February 2009
Don’t Know Much About History
Homeschooling for a day

Gregory Kohn took the day off to share a historic moment with his mother, Diana Kohn. Photo by Greg Kohn
Some days, I get so frustrated with the enormous school system bureaucracy that I wish I had the patience to homeschool my children. Inauguration Day almost fooled me into believing I could do it. Our family had a transcendent experience participating in history together. And if we had left it up to the Superintendent of Montgomery County Public Schools, that experience never would have happened. Jerry Weast declared back in November that our children would have to go to school on January 20th, and not only that, but the middle school and high school kids would have to take semester final exams that day.
Thank goodness the community rose up to oppose this myopic “business as usual” nonsense. Teachers wanted to be on the Mall. Students wanted to be on the Mall. Parents wanted to be on the Mall, or at the very least, sitting warm in front of a television surrounded by their own children at this unprecedented moment.
So I am deeply grateful to Board of Education member and Takoma Park parent Chris Barclay for pushing the Board to overrule the Superintendent. I am hoping he inspired a New Year’s resolution by Board members to stand up to the MCPS administration more often on substantive curricular issues. And I am deeply grateful to my kids for insisting that we brave the cold and the crowds to take advantage of our proximity to DC and bear witness to live history.
Ever since November 4th, most of us with children (and many of us without children) had been vacillating about making the trip to the Mall. Would we sleep through the alarm? Would we get frostbite? Would we get crushed? Would we get stuck somewhere and miss the ceremony? Would there be a terrorist incident? Would the kids be starving and exhausted and too cranky to appreciate the ceremony? Would our bladders hold? Would the experience be educational, or traumatic?
But my kids were adamant about being there. Aimee, 14, joined a Facebook group that helped to pressure the Board into overruling the Superintendent and canceling school. Ben, 11, said to me, “Are you telling me that if it was the March on Washington, you would be afraid of the crowds and stay home and miss seeing Martin Luther King?” I actually tried to convince them that we should go to the Sunday concert instead of the Tuesday inauguration—smaller crowd, fewer tourists, a slightly warmer day, great music, better chance of actually seeing Obama. But Aimee surprised me with her clarity. “No mom, I only want to get cold once, and I want to be there for the real thing.”
The logistics of the day were challenging. The oatmeal cookies I stuffed in my jacket dropped out somewhere on the walk between Farragut Square and the Mall. Seized with guilt, I left my family at our chosen jumbotron and went off in search of cocoa. After almost an hour of waiting in line, I bailed out in frustration, and tried to dash back to my family just as the National Guard was closing off the access route.
For 20 minutes, I stood panicking that I would miss being with my children during the ceremony.

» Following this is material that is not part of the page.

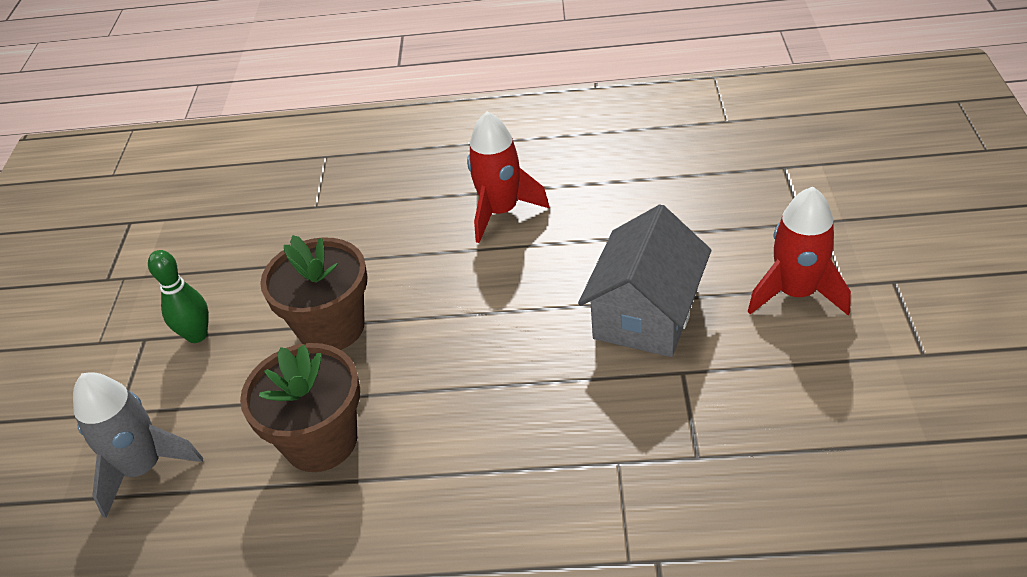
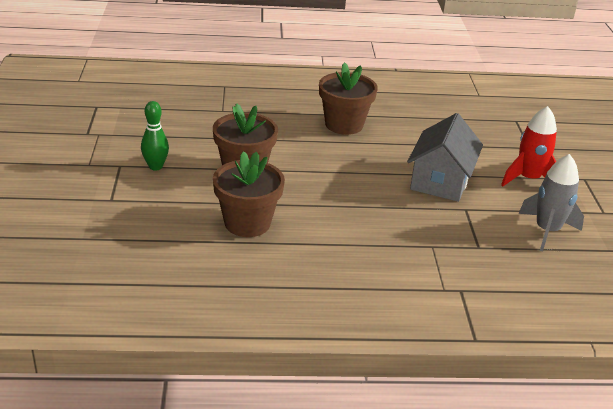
camera: 10 degrees left, 10 degrees down
(143, 468) = (134, 227): grey rocket -> grey rocket (547, 231)
(501, 212) = (344, 125): red rocket -> brown flower pot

Finally, they reopened the crossing point just in time. But when I returned to our spot at the base of the Washington Monument, the crowd had swelled to a crush of people and I couldn’t find my family.
Up and down our barricade fence, people began passing the word—two white children, who’s seen them? Finally, word came back to go left. People pushed me along with a cheerful, “Lost children, let her through.”
When I reached my children and husband, they were so relieved to see me they didn’t even care that I had come back empty-handed. I got big hugs from the frozen kids, and cheering and applause from the crowd around us.
Even after five hour of standing and waiting in the frigid cold, Aimee and Ben were intently focused on each word spoken by the announcer, and throughout the ceremony.
Aimee is taking AP US history this year, which means we have surprising dinner table discussions about the War of 1812, and the Restoration, and Transcendentalism. So my kids were primed to understand the context of this Inauguration. And they peppered me with questions—questions they could never get in edgewise in a classroom of 30 students. “Those are all the Presidents still alive?” “Did you vote for Jimmy Carter?” “Was Bush senior better than Bush junior?” “Who was Geraldine Ferraro?” “Why is Ted Kennedy so important?” “Who is that Mr. Pelosi with the spouses?” They were layering down new information, backfilling their minds with history, as fast as they could.
When our new President gave his Inaugural address, we punctuated his words with shouts of “Yes!”, a multi-racial crowd pressing in on us and providing human warmth and comfort, both physical and spiritual. Aimee, a poet, absorbed each word of the Inaugural poem. Ben, a musician, absorbed each note of the Inaugural quartet. Later, we could revert to being a family of cynics. The poem was kind of cheesy. The music was prerecorded.
But in that moment, in spite of school bureaucracy and dire weather and growling stomachs and tired feet, we experienced education in its ideal form: multisensory, imbued with personal meaning, and set into the context of time and place. In an era when high-stakes testing continues to squeeze out social studies, and field trips, and creativity in the classroom, Inauguration Day was an unforgettable lesson in the power of democracy.